§ **Selected extract**

The UIA did issue a press release on May 13, updating the public on unemployment claims, then another release on July 30, regarding the letters and any overpayment having to do with recertification requirements , said UIA Communications Manager Nick Assendelft.

Yet Ruby said she, too, thinks the UIA’s transparency issues made things worse in an already difficult time.

For example, between October and December, staff with the U.S. Department of Labor, Employment and Training Administration conducted an “enhanced desk monitoring review” — essentially an audit — of how Michigan paid out Pandemic Unemployment Assistance money, or PUA.

PUA is a federal program that didn’t exist before the CARES Act was passed by Congress on March 25, 2020. It provided up to 50 weeks of between $160 and $362, to those workers ineligible for regular unemployment such as part-time employees, those who are self-employed as well as some independent contractors.

The federal review shows investigators found errors in Michigan’s stated eligibility requirements, as well as a problem with the box claimants were supposed to check acknowledging that any misrepresentations in their applications could be construed as fraud.

In total, three federal compliance reviewers who visited UIA offices highlighted 11 findings and four areas of concern, the federal report shows.

The UIA, Ruby said, decided to communicate all this to claimants in a single correspondence.

They also didn’t provide the 11-page review report to House Oversight Committee members — Ruby did that herself, she said.

“The UIA letters essentially say, ‘Oops sorry, our bad. We know we asked you four questions, but they weren’t the proper questions, so if you qualified for PUA under one of those questions, you’re not eligible,’” Ruby said.

§ **Exercise data**
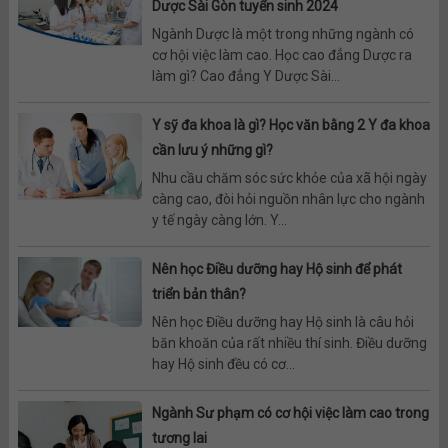
Dược Sài Gòn tuyển sinh 2024
Ngành Dược là một trong những ngành có
cơ hội việc làm cao. Học cao đẳng Dược ra
làm gì? Cao đẳng Y Dược Sài...
Y sỹ đa khoa là gì? Học văn bằng 2 Y đa khoa
cần lưu ý những gì?
Nhu cầu chăm sóc sức khỏe của xã hội ngày
càng cao, đòi hỏi nguồn nhân lực cho ngành
y tế ngày càng lớn. Y...
Nên học Điều dưỡng hay Hộ sinh để phát
triển bản thân?
Nên học Điều dưỡng hay Hộ sinh là câu hỏi
băn khoăn của rất nhiều thí sinh. Điều dưỡng
hay Hộ sinh đều có cơ...
Ngành Sư phạm có cơ hội việc làm cao trong
tương lai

§ **What you need to do**
Reproduce word for word the stretch of the passage on Michigan's unemployment agency from "The federal review" through "a single correspondence.". The data above are separate material and are not part of the passage on Michigan's unemployment agency.

§ **Answer section**
The federal review shows investigators found errors in Michigan’s stated eligibility requirements, as well as a problem with the box claimants were supposed to check acknowledging that any misrepresentations in their applications could be construed as fraud.

In total, three federal compliance reviewers who visited UIA offices highlighted 11 findings and four areas of concern, the federal report shows.

The UIA, Ruby said, decided to communicate all this to claimants in a single correspondence.